NZ proposes ‘ethical’ algorithm charter
New Zealand government agencies may soon be charter-bound to ensure their algorithms are “fair, ethical and transparent” in a proposal by the state’s official data agency, Stats NZ.
Led by NZ’s government chief data steward, Liz MacPherson, the Charter establishes a basic “ethical” framework for government agencies when creating or using operational algorithms, committing agencies to a five-year timeline to improve transparency and accountability in their development of algorithms.
The proposed Charter comes in response to NZ’s Principles for the Safe and Effective Use of Data and Analytics released last year by the Privacy Commissioner, which stressed greater accountability by public agencies around how algorithms inform decisions that impact citizens’ lives.

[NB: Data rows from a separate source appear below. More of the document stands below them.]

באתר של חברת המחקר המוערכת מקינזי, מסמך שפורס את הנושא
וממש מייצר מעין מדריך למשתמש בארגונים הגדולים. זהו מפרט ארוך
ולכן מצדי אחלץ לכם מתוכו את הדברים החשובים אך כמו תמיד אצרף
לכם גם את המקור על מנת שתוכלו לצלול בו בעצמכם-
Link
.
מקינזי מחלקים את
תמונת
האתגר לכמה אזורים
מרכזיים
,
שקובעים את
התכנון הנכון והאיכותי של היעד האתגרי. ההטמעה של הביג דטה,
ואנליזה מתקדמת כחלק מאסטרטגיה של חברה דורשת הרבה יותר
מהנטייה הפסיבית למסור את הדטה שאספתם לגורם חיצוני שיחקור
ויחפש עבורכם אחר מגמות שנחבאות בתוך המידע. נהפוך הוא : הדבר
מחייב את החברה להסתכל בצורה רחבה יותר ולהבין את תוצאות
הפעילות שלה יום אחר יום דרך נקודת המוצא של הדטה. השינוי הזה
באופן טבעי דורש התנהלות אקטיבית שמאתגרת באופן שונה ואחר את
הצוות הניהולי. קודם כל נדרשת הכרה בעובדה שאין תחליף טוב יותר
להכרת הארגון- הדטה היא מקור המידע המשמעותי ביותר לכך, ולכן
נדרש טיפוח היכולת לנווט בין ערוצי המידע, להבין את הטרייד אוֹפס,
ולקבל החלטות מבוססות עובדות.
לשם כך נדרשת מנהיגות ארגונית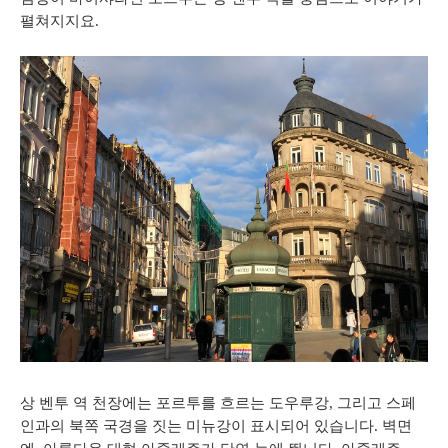
펼쳐지지요
.
상
벤투
역
천장에는
포르투를
흐르는
도우루강
,
그리고
스페
인과의
북쪽
국경을
짓는
미뉴강이
표시되어
있습니다
.
벽면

The proposed 10-point charter presents specific actions, tools, and safeguards to ensure agencies increase transparency and ethical practice when developing algorithms.
Among the 10 draft provisions within the proposed Charter include a commitment by agencies to develop algorithms for the “public good”, explaining "how significant decisions are informed by algorithms”, a requirement to publish information about how data are collected and stored, and in expressly using tools and processes that ensure “privacy, ethics, and human rights considerations are integrated as a part of algorithm development and procurement”.
Stats NZ has launched a public consultation to gauge community responses to the charter.
In announcing the proposed charter, Minister for Statistics James Shaw stressed the need for government to affirm citizens' confidence that “their data is being handled appropriately and that proper safeguards are being applied”.
“Many government agencies are already harnessing the power of data to deliver improved public services for New Zealanders — coming up with innovative solutions to complex problems," Shaw said.
“For example, Work and Income’s Youth Service, NEET, uses an algorithm to identify at-risk school leavers and offer them support.
“Last year, our government commissioned a review of how agencies are using operational algorithms to deliver core services. The review found a need for agencies to be more transparent about how algorithms are informing decisions that affect people in significant ways.
“The proposed charter has been drafted in response to this finding, and will encourage ethical and open practices, as well as fostering greater consistency and collaboration across government agencies.”